Nove piccoli stati insulari hanno vinto una storica causa sul cambiamento climatico presso il Tribunale internazionale per il diritto del mare (ITLOS), che ha stabilito che tutti i firmatari di un trattato delle Nazioni Unite sulle attività marine devono fare di più per proteggere gli oceani del mondo dai cambiamenti climatici.
Il tribunale ha rilevato (PDF) che le responsabilità dei firmatari della Convenzione delle Nazioni Unite sul diritto del mare per prevenire l'inquinamento marino si estendono alle emissioni di gas serra, che danneggiano gli oceani alterando l'atmosfera terrestre.
Gli stati insulari avevano chiesto alla corte di chiarire cosa fosse considerato inquinamento marino ai sensi della convenzione, tra l’innalzamento degli oceani, l’aumento delle temperature oceaniche e l’acidificazione degli oceani causata dai combustibili fossili e da altre emissioni di gas serra.
Gaston Browne, il primo ministro di Antigua e Barbuda, uno dei paesi che hanno portato avanti il caso, ha affermato che le piccole nazioni insulari stanno “combattendo per la loro sopravvivenza” a causa delle emissioni dei grandi inquinatori.
“Alcuni diventeranno inabitabili nel prossimo futuro a causa della mancata mitigazione delle emissioni di gas serra”, ha affermato. “Chiediamo che i principali inquinatori rispettino il diritto internazionale e fermino il danno catastrofico contro di noi prima che sia troppo tardi”.
La convenzione del 1994, firmata da 169 paesi, fornisce già la base giuridica affinché i paesi proteggano l'ambiente marino dalle sostanze inquinanti, compreso il petrolio delle navi, ma la decisione del tribunale riconosce che le emissioni atmosferiche stanno danneggiando anche gli oceani.
Il tribunale ha stabilito che gli Stati hanno l’obbligo di agire, rilevando “gli alti rischi di danni gravi e irreversibili all’ambiente marino”.
La Commissione dei piccoli stati insulari sul cambiamento climatico e il diritto internazionale (COSIS), che ha portato avanti il caso per conto di nove paesi, ha salutato il parere consultivo della corte mondiale come una “enorme vittoria legale”.
“[The court made] storia fornendo il primo parere consultivo in assoluto sui cambiamenti climatici e sugli oceani”, ha affermato il COSIS.
I paesi insulari si sono battuti per decenni per un’azione più decisiva sul cambiamento climatico e hanno combattuto la disinformazione diffusa dalle aziende produttrici di combustibili fossili.
I nove stati che hanno aderito al caso COSIS sono Antigua e Barbuda, Niue, Palau, St Kitts e Nevis, St Lucia, St Vincent e Grenadine, Tuvalu e Vanuatu, che l'anno scorso hanno subito due tempeste di categoria 4 nell'arco di 24 ore.
Oltre a tempeste più violente e frequenti, gli stati insulari si trovano ad affrontare anche cambiamenti più graduali dovuti ai cambiamenti climatici, come la perdita di orti quando l’acqua salata del mare si mescola con le falde acquifere.
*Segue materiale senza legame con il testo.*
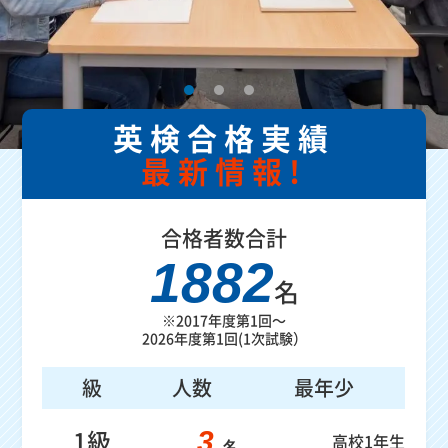
英検合格実績
最新情報!
合格者数
合計
1882
名
※2017年度第1回～
2026年度第1回(1次試験）
級
人数
最年少
1級
3
高校1年生
名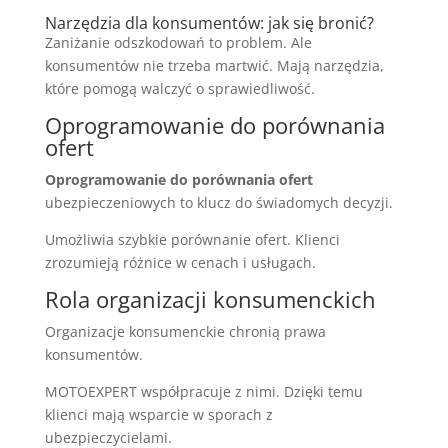
Narzędzia dla konsumentów: jak się bronić?
Zaniżanie odszkodowań to problem. Ale
konsumentów nie trzeba martwić. Mają narzędzia,
które pomogą walczyć o sprawiedliwość.
Oprogramowanie do porównania
ofert
Oprogramowanie do porównania ofert
ubezpieczeniowych to klucz do świadomych decyzji.
Umożliwia szybkie porównanie ofert. Klienci
zrozumieją różnice w cenach i usługach.
Rola organizacji konsumenckich
Organizacje konsumenckie chronią prawa
konsumentów.
MOTOEXPERT współpracuje z nimi. Dzięki temu
klienci mają wsparcie w sporach z
ubezpieczycielami.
Eselealofa Apinelu, rappresentante dell'isola di Tuvalu nel Pacifico meridionale, ha affermato che il parere di martedì ha chiarito che tutti gli stati sono legalmente obbligati a proteggere l'ambiente marino, e gli altri stati, dalle minacce esistenziali del cambiamento climatico.
Lo ha definito “un primo passo importante per responsabilizzare i principali inquinatori”.
Il caso ITLOS è solo uno dei numerosi sforzi internazionali in corso per affrontare il problema dell’inquinamento degli oceani da parte dei combustibili fossili.
I combustibili bunker sporchi utilizzati dalle navi mercantili sono stati oggetto di un crescente controllo da parte dell’Organizzazione marittima internazionale (IMO), mentre un previsto Trattato globale sulla plastica affronterà la plastica e l’inquinamento da microplastica.